I would like to prove something of the form $|A_{1}(u)| \leq c \lVert u \rVert_{L^{\infty}}$ and $|A_{2}(u)| \leq c \lVert \nabla u \rVert_{L^{\infty}}$ for some operators $A_{1},\ A_{2}$ and arbitrary constant $c$. I am working on domain $\Omega \subset \mathbb{R}^{2}$ which is bounded and open, and has $C^{1}$ boundary. I know that $u \in W^{1,p}(\Omega)$ for $p > 2$. From this I can use general Sobolev embeddings to show that $W^{1,p} \hookrightarrow C^{0,\gamma}$ for some $\gamma < 1$. If I now also assume that $u$ is a bounded function on $\Omega$ such that $u \in L^{\infty}(\Omega)$ I would like to show that $\nabla u \in L^{\infty}(\Omega)$, which seems as though it should also be valid. I only have intuition on this, but it seems as though a continuous function should have a bounded derivative a.e. if it is bounded itself.
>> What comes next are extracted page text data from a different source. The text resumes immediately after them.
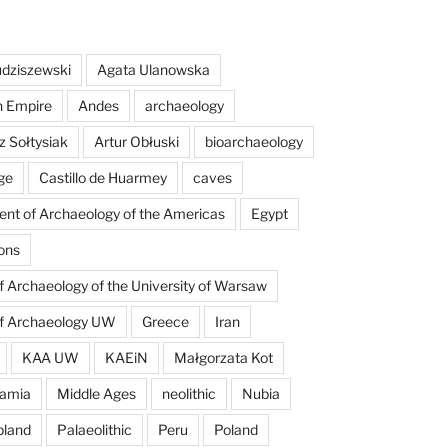
dziszewski
Agata Ulanowska
n Empire
Andes
archaeology
z Sołtysiak
Artur Obłuski
bioarchaeology
ge
Castillo de Huarmey
caves
nt of Archaeology of the Americas
Egypt
ons
of Archaeology of the University of Warsaw
of Archaeology UW
Greece
Iran
KAA UW
KAEiN
Małgorzata Kot
amia
Middle Ages
neolithic
Nubia
pland
Palaeolithic
Peru
Poland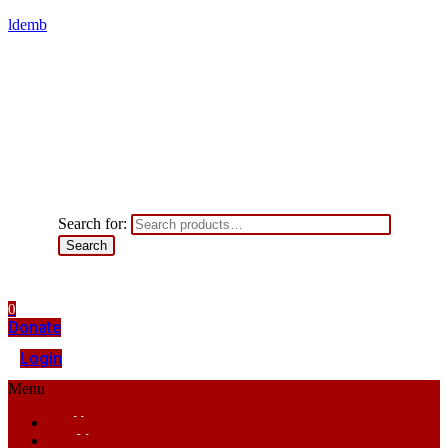
ldemb
Search for:
Search
0
Donate
Login
Menu
Home
About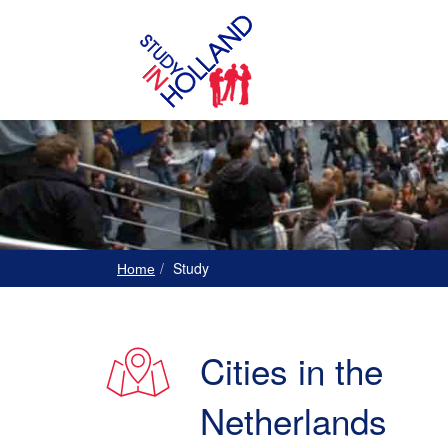
Study
Home
Cities in the
Netherlands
I am not sure how to show the above result, though. I think that what I need to do is to show that if the Cauchy sequence $\{u_{n}\}$ for $u_{n} \in L^{\infty}(\Omega) \cap C^{0,\gamma}(\Omega)$ converges to $u \in L^{\infty} \cap C^{0,\gamma}(\Omega)$ (i.e. $u_{n} \rightarrow u$ in $L^{\infty}$) then this also implies that $\{\nabla u_{n}\}$ is a Cauchy sequence with $\nabla u_{n} \rightarrow \nabla u^{*}$ and then show that $u^{*} = u$. However, I am not sure how to do this at all. Any help would be appreciated.
Let $\Omega = \overline{B_1(0)}$ and $u(x) := \sqrt{1-\Vert x\Vert^2}$.
Then $u\in C^0(\Omega) \cap L^\infty(\Omega) \cap C^\infty(\Omega^\circ)$, but $\nabla u \notin L^\infty(\Omega)$, thus this $u$ serves as a counter-example.